L’opérateur Free a officiellement confirmé avoir été la cible d’une cyberattaque d’une ampleur historique en France. Ce piratage massif a entraîné l’intrusion d’un tiers non autorisé dans un outil de gestion, compromettant les données personnelles de millions d’abonnés et, pour une partie d’entre eux, des coordonnées bancaires hautement sensibles. Face à la gravité de la situation, l’entreprise a déposé plainte auprès du procureur de la République et notifié la Commission nationale de l’informatique et des libertés (CNIL).
Quelles sont les données personnelles dérobées lors de cette attaque ?
Le pirate informatique à l’origine de l’intrusion affirme avoir mis la main sur les informations de plus de 19 millions de comptes clients, soit la quasi-totalité de la base d’abonnés de l’opérateur mobile et fixe. Free a précisé les éléments qui ont été dérobés lors de cet accès illicite :
- Les noms, prénoms et adresses e-mail des abonnés.
- Les numéros de téléphone et adresses postales.
- Les dates et lieux de naissance.
- Les identifiants clients ainsi que les contrats d’abonnement.
- Pour environ 5,1 millions d’utilisateurs, les numéros de comptes bancaires au format IBAN.
L’opérateur a toutefois tenu à rassurer ses usagers sur un point crucial : aucun mot de passe, aucun contenu de message (SMS, e-mails) et aucune coordonnée de carte bancaire n’ont été compromis lors de cette opération.
Quels sont les risques réels avec un IBAN volé ?

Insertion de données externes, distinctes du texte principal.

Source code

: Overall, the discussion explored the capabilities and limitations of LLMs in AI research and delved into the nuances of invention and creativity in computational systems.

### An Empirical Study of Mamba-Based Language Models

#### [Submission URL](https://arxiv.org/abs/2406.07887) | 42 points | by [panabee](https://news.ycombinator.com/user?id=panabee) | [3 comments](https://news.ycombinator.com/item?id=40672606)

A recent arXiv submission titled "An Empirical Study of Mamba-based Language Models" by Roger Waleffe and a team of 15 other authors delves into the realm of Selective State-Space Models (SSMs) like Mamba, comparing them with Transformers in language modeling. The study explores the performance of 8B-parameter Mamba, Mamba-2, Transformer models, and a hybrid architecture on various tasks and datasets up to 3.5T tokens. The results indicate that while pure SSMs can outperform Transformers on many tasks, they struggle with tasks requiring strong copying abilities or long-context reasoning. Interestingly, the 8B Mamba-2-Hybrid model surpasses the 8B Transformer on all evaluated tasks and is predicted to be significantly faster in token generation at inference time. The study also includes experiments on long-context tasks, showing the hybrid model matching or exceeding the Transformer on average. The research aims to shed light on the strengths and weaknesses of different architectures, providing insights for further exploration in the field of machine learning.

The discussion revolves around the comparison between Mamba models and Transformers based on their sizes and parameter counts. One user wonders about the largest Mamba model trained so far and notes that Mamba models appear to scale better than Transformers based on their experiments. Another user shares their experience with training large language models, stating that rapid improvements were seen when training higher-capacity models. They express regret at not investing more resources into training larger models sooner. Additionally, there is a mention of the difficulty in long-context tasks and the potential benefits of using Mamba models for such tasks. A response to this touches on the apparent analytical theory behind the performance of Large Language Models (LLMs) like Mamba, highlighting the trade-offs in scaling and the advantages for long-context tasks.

La fuite de millions d’IBAN suscite une vive inquiétude chez les consommateurs. Contrairement à un numéro de carte bancaire, un IBAN seul ne permet pas d’effectuer des achats en ligne directs ou de retirer de l’argent. Toutefois, la combinaison de cet identifiant bancaire avec l’ensemble des données d’identité volées (nom, adresse, date de naissance, téléphone) ouvre la porte à plusieurs types de fraudes sophistiquées.
Le principal danger réside dans la mise en place de faux mandats de prélèvement SEPA. Même si les banques ont l’obligation de vérifier l’autorisation de prélèvement, des acteurs malveillants parviennent parfois à contourner ces contrôles. L’autre risque majeur concerne l’usurpation d’identité pour la souscription de contrats de services ou de crédits à la consommation.
Comment se prémunir contre les tentatives de fraude ?
Si vous faites partie des clients concernés, l’opérateur vous a normalement adressé une notification individuelle par e-mail. Pour sécuriser vos comptes et limiter les risques, plusieurs mesures immédiates doivent être adoptées :
- Surveillez vos comptes bancaires : Prenez l’habitude de vérifier régulièrement vos relevés de compte et signalez immédiatement à votre banque tout prélèvement suspect ou inconnu. Vous disposez d’un délai de 13 mois pour contester un prélèvement SEPA non autorisé.
- Méfiez-vous des appels et messages de phishing : Les pirates exploitent souvent ces bases de données pour mener des campagnes de phishing (hameçonnage) ultra-ciblées. Méfiez-vous des appels de personnes se faisant passer pour votre conseiller bancaire, la police ou le service client de Free. Ne transmettez jamais de codes de validation reçus par SMS.
- Renforcez la sécurité de vos identifiants : Bien que les mots de passe de l’espace abonné Free n’aient pas été volés, il reste fortement conseillé de modifier votre mot de passe par précaution, surtout si vous utilisez le même sur d’autres plateformes en ligne.